Enkele grotere gebouwen zijn niet beschermd, maar bepalen door hun omvang en architectuur mede het karakter van de straat. Aan de noordzijde van de straat ligt naast de Koepelkerk het verpleeghuis Koepelhof uit 1990, een groot complex dat bestaat uit meerdere, geschakelde volumes. Het hoofdgebouw op de hoek van de Koepelstraat telt zes verdiepingen; de aansluitende delen zijn lager. De hoek wordt extra benadrukt door een torenachtig volume met een opbouw die doet denken aan een borstwering met kantelen. In dit volume is de entree ondergebracht met trappartijen en een hellingbaan. Het gebouw van de reclassering ligt op de tegenoverliggende hoek, waar de rooilijn van de Heerderweg zich versmalt. Het gebouw uit 1991 telt drie verdiepingen en heeft een afgeronde hoek met een terugwijkende entree en een ronde dakopbouw. Op de noordwestelijke hoek van de Prinsesselaan ligt een wit gepleisterd appartementengebouw uit 1976. Kenmerkend zijn de erkervormige vensters en de balkons/loggia's met afgeschuinde hoeken. De entree bevindt zich aan de kopse kant van het gebouw aan de Heerderweg. Verderop ligt een typisch voorbeeld van een portiekflat uit de jaren 1960. Het gebouw uit 1964 heeft een horizontale geleding, die versterkt wordt door het platte dak en de grijs geschilderde, betonnen banden. Het drie verdiepingen tellende gebouw bevat twaalf appartementen, gelegen aan twee portieken.[59]
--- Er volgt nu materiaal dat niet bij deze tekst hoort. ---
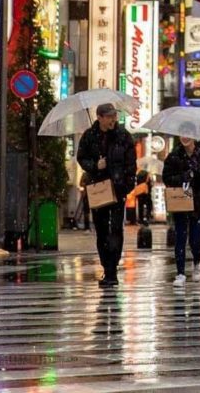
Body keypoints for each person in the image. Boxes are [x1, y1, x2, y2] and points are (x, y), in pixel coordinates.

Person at [76, 103, 136, 288]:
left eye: (114, 116)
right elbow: (81, 158)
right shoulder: (89, 136)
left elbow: (131, 164)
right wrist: (95, 166)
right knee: (102, 231)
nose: (113, 120)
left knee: (116, 230)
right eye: (109, 117)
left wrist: (125, 185)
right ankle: (106, 266)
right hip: (98, 189)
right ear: (100, 117)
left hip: (117, 190)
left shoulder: (123, 136)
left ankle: (112, 270)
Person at [162, 129, 200, 286]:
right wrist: (183, 177)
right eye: (182, 134)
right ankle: (180, 273)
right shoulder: (174, 156)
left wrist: (198, 170)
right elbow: (167, 177)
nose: (185, 137)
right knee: (180, 237)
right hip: (181, 201)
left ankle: (196, 264)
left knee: (195, 239)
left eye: (188, 134)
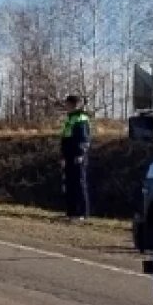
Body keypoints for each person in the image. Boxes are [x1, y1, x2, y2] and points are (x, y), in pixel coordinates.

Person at [60, 94, 91, 222]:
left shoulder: (80, 118)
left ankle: (82, 213)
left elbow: (83, 139)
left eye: (67, 104)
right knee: (69, 183)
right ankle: (71, 212)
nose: (65, 106)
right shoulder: (70, 118)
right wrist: (63, 156)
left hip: (77, 156)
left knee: (79, 184)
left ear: (73, 104)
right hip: (68, 155)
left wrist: (80, 154)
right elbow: (65, 138)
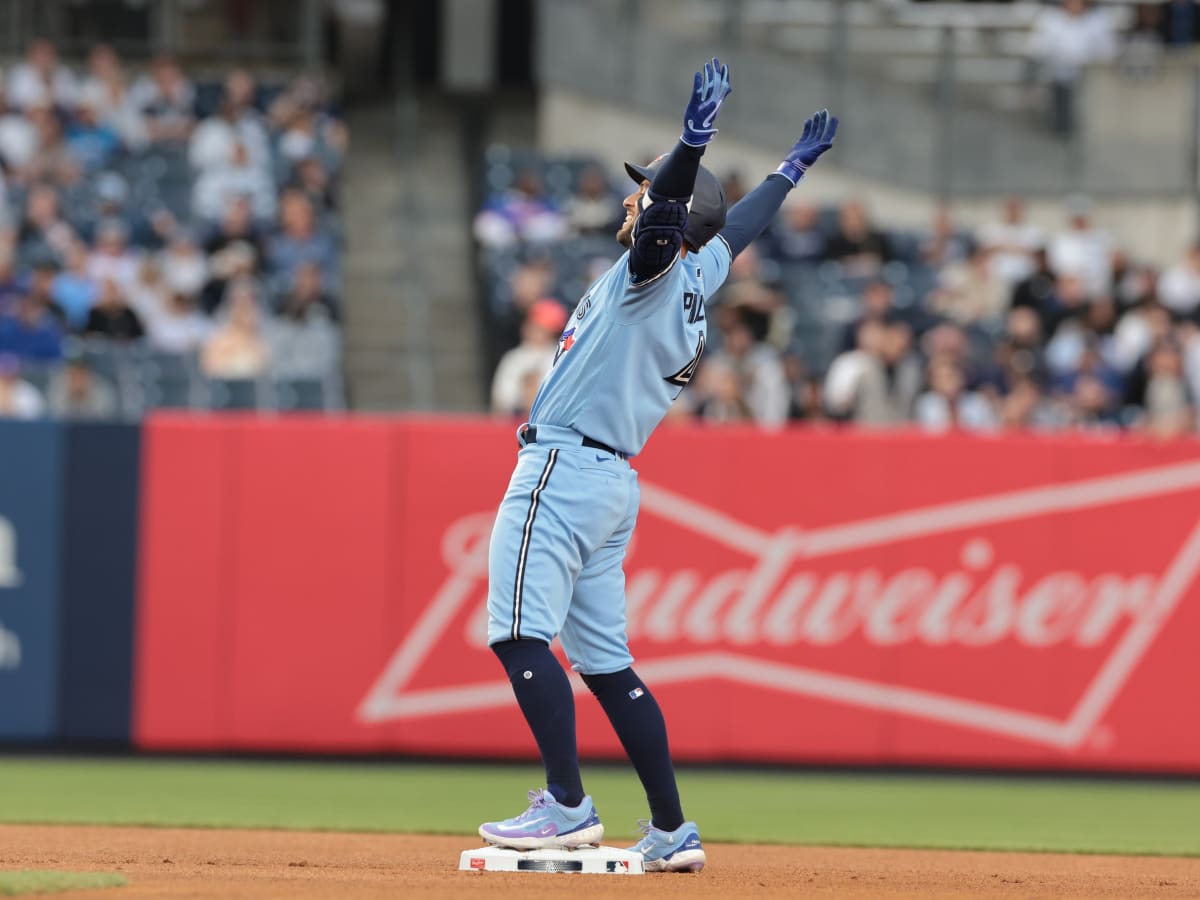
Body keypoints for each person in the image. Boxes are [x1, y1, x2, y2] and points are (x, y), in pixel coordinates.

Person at [475, 58, 838, 872]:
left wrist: (693, 140)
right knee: (606, 665)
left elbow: (676, 213)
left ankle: (567, 806)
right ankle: (672, 831)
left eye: (645, 193)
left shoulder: (654, 270)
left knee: (517, 635)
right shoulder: (699, 279)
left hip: (563, 475)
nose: (636, 196)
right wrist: (790, 169)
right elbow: (737, 227)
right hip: (613, 486)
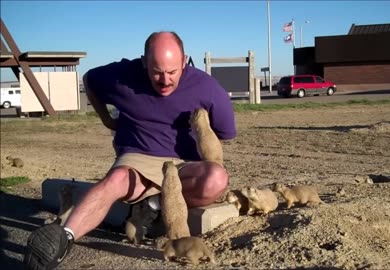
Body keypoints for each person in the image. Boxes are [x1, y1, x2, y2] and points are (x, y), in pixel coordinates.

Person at [23, 31, 237, 270]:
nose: (165, 80)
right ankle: (63, 238)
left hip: (184, 165)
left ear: (184, 60)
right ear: (144, 62)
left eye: (173, 72)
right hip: (139, 158)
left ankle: (153, 203)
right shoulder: (122, 76)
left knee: (216, 178)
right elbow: (90, 80)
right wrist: (107, 120)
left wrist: (200, 135)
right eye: (157, 72)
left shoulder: (206, 87)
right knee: (116, 179)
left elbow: (224, 134)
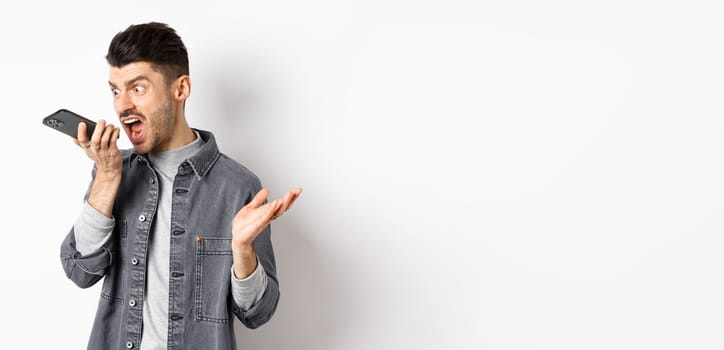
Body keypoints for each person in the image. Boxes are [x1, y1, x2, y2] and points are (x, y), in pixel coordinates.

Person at [59, 22, 302, 350]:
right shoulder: (111, 171)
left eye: (138, 88)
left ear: (181, 89)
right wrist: (106, 178)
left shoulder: (238, 187)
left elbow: (258, 312)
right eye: (115, 90)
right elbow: (79, 270)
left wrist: (243, 251)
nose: (121, 105)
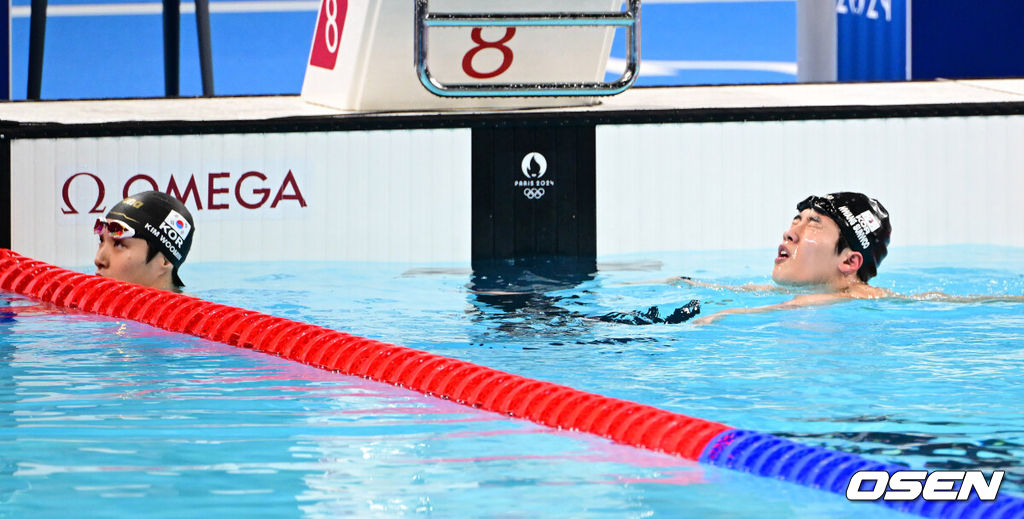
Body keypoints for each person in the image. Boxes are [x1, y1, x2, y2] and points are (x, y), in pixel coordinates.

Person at [93, 191, 195, 291]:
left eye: (119, 244)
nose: (98, 260)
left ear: (165, 261)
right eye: (101, 240)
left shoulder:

De bebouwing aan de even zijde van de Heerderweg wordt gedomineerd door het grote appartementencomplex Heerderweg 56-94 uit 1984. Het gebouw bestaat uit zes volumes, waarvan er vier parallel aan de Heerderweg en twee dwars geplaatst zijn. De twee middelste volumes aan de Heerderweg wijken iets terug ten opzichte van de rest. Het gebouw telt vier tot zes bouwlagen onder een plat dak, dat aan de straatzijde is afgeschuind. In de afgeschuinde delen bevinden zich loggia's en dakkapellen. Het naastgelegen pand Heerderweg 96 is een studentencomplex van vier verdiepingen, eveneens uit 1984. Het gebouw bevat 56 studentenkamers met gedeelde faciliteiten.[59]

Een bijzonder object is de particuliere kapel van de Stichting Martina's Klooster, ondergebracht in een garage van het pand Heerderweg 2. In de aangrenzende tuin staat een stalen vitrinekast met een afgeplat schilddak, waarvan de zijkanten concaaf gebogen zijn en dat bekroond wordt met een metalen kruisje. De kast doet dienst als kaarsenkabinet.

  • Van 1934 tot 1952 bestond er een voetbalclub V.V. Heerderweg. Deze fuseerde in 1952 met S.V. Rectoraat Broeder Paulus. De fusieclub R.H.C. bestond tot 2003.[60]
  • De Heerderweg in Maastricht is niet de enige straat met die naam. In het Gelderse Epe is ook een Heerderweg. Deze leidt naar het dorp Heerde.